» **Records for this task**:
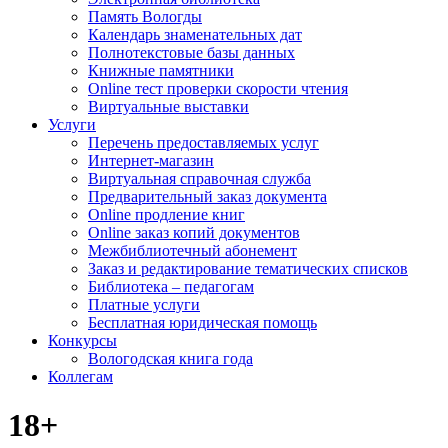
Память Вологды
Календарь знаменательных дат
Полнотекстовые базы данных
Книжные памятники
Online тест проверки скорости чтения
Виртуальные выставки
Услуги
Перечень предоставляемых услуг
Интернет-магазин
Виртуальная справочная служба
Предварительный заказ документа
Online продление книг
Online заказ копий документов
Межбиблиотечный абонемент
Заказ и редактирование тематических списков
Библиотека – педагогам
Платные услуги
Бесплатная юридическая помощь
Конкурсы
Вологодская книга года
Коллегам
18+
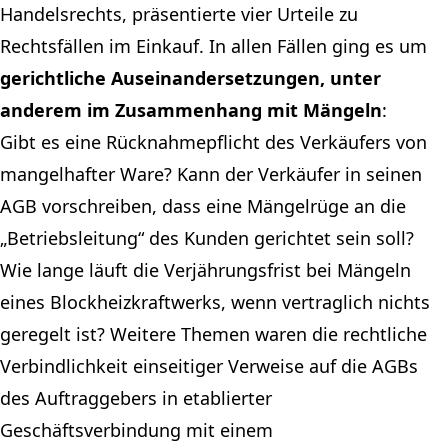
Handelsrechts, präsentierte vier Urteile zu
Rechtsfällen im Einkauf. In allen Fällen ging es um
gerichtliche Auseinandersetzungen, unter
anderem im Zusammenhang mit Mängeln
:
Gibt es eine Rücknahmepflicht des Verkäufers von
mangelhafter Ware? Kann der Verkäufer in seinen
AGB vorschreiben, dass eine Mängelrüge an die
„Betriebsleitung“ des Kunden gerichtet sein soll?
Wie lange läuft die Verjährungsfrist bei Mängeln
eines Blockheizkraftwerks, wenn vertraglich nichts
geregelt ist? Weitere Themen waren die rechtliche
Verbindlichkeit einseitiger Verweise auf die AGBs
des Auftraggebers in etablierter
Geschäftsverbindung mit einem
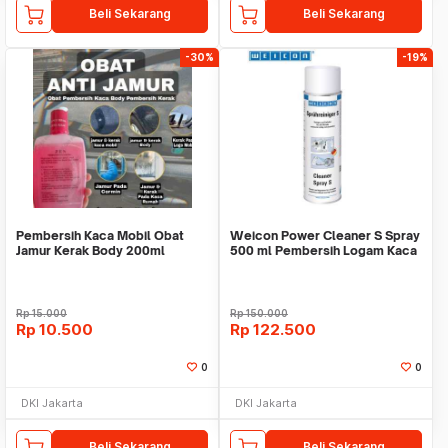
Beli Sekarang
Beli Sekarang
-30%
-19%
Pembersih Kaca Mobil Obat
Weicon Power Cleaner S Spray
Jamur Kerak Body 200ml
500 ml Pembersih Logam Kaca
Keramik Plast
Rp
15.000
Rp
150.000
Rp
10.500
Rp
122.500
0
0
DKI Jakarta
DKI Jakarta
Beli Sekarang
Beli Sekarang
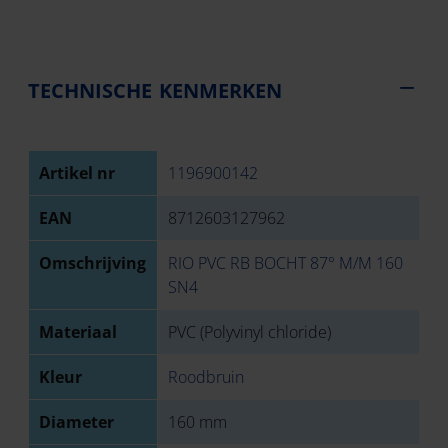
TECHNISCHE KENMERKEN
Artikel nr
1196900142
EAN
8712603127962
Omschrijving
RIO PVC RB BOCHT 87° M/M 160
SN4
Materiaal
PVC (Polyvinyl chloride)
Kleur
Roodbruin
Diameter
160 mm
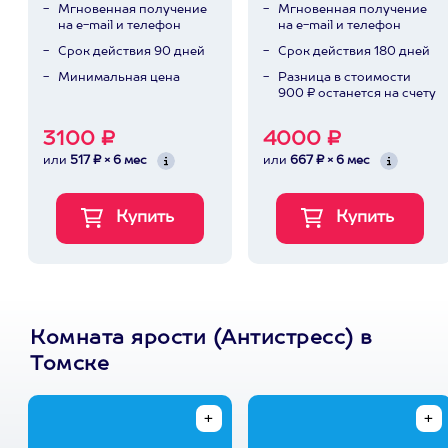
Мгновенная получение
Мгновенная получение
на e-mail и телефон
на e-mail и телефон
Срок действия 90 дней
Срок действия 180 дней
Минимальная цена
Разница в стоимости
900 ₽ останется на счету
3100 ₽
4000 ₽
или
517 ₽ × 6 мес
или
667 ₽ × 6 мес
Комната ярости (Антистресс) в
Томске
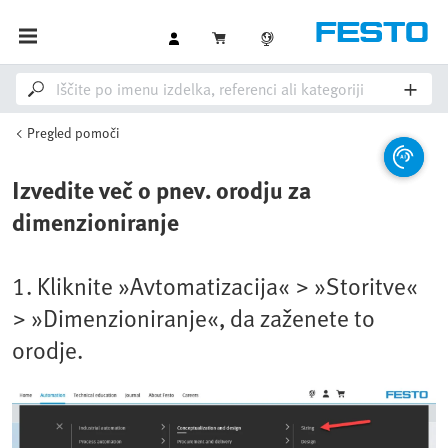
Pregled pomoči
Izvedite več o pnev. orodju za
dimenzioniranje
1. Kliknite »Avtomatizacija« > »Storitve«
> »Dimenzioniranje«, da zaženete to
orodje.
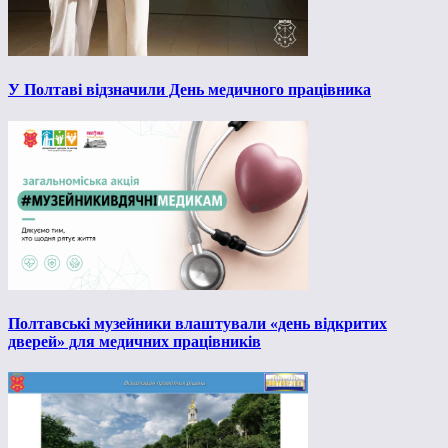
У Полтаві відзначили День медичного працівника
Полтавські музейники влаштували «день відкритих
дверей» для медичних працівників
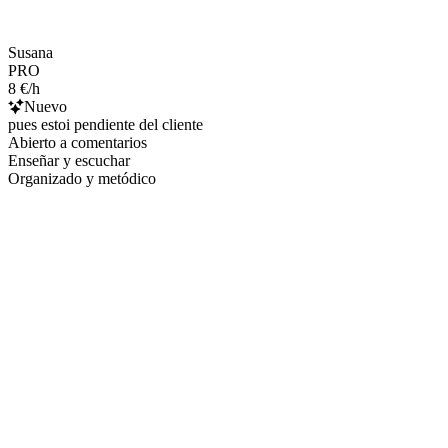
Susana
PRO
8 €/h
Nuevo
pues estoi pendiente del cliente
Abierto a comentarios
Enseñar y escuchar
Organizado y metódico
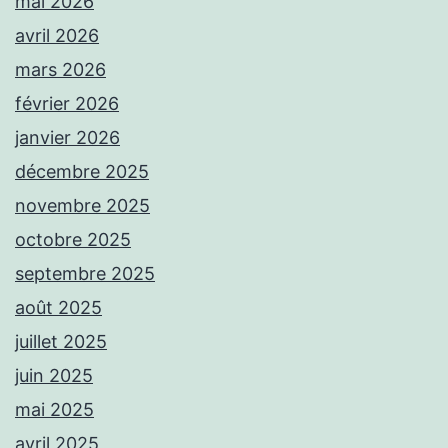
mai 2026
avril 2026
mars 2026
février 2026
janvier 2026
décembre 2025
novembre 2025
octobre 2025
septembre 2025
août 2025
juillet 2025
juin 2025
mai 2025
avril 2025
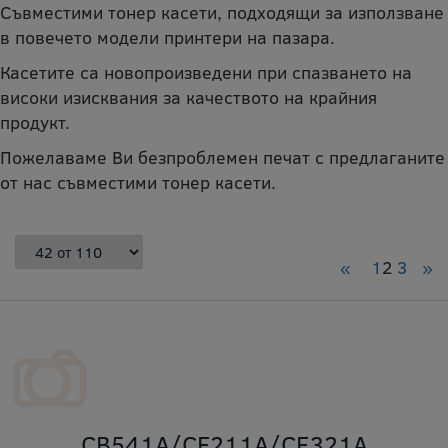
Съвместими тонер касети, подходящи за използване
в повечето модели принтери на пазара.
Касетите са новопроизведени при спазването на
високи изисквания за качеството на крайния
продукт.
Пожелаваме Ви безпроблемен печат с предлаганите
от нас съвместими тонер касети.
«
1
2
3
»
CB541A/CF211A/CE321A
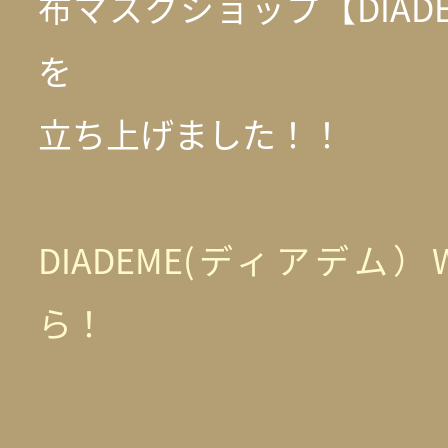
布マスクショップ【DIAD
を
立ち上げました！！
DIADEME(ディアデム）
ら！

» **Exercise goal**:
Rewrite the text of all the rows with every "Beli Sekarang" changed to "Buy Now" and nothing else altered. Leave the pictures out of your answer.

» **Your response**:
Память Вологды
Календарь знаменательных дат
Полнотекстовые базы данных
Книжные памятники
Online тест проверки скорости чтения
Виртуальные выставки
Услуги
Перечень предоставляемых услуг
Интернет-магазин
Виртуальная справочная служба
Предварительный заказ документа
Online продление книг
Online заказ копий документов
Межбиблиотечный абонемент
Заказ и редактирование тематических списков
Библиотека – педагогам
Платные услуги
Бесплатная юридическая помощь
Конкурсы
Вологодская книга года
Коллегам
18+
Handelsrechts, präsentierte vier Urteile zu
Rechtsfällen im Einkauf. In allen Fällen ging es um
gerichtliche Auseinandersetzungen, unter
anderem im Zusammenhang mit Mängeln
:
Gibt es eine Rücknahmepflicht des Verkäufers von
mangelhafter Ware? Kann der Verkäufer in seinen
AGB vorschreiben, dass eine Mängelrüge an die
„Betriebsleitung“ des Kunden gerichtet sein soll?
Wie lange läuft die Verjährungsfrist bei Mängeln
eines Blockheizkraftwerks, wenn vertraglich nichts
geregelt ist? Weitere Themen waren die rechtliche
Verbindlichkeit einseitiger Verweise auf die AGBs
des Auftraggebers in etablierter
Geschäftsverbindung mit einem
Buy Now
Buy Now
-30%
-19%
Pembersih Kaca Mobil Obat
Weicon Power Cleaner S Spray
Jamur Kerak Body 200ml
500 ml Pembersih Logam Kaca
Keramik Plast
Rp
15.000
Rp
150.000
Rp
10.500
Rp
122.500
0
0
DKI Jakarta
DKI Jakarta
Buy Now
Buy Now
TECHNISCHE KENMERKEN
Artikel nr
1196900142
EAN
8712603127962
Omschrijving
RIO PVC RB BOCHT 87° M/M 160
SN4
Materiaal
PVC (Polyvinyl chloride)
Kleur
Roodbruin
Diameter
160 mm
Мгновенная получение
Мгновенная получение
на e-mail и телефон
на e-mail и телефон
Срок действия 90 дней
Срок действия 180 дней
Минимальная цена
Разница в стоимости
900 ₽ останется на счету
3100 ₽
4000 ₽
или
517 ₽ × 6 мес
или
667 ₽ × 6 мес
Комната ярости (Антистресс) в
Томске
Pregled pomoči
Izvedite več o pnev. orodju za
dimenzioniranje
1. Kliknite »Avtomatizacija« > »Storitve«
> »Dimenzioniranje«, da zaženete to
orodje.
У Полтаві відзначили День медичного працівника
Полтавські музейники влаштували «день відкритих
дверей» для медичних працівників
Susana
PRO
8 €/h
Nuevo
pues estoi pendiente del cliente
Abierto a comentarios
Enseñar y escuchar
Organizado y metódico
mai 2026
avril 2026
mars 2026
février 2026
janvier 2026
décembre 2025
novembre 2025
octobre 2025
septembre 2025
août 2025
juillet 2025
juin 2025
mai 2025
avril 2025
Съвместими тонер касети, подходящи за използване
в повечето модели принтери на пазара.
Касетите са новопроизведени при спазването на
високи изисквания за качеството на крайния
продукт.
Пожелаваме Ви безпроблемен печат с предлаганите
от нас съвместими тонер касети.
«
1
2
3
»
CB541A/CF211A/CE321A
布マスクショップ【DIAD
を
立ち上げました！！
DIADEME(ディアデム）
ら！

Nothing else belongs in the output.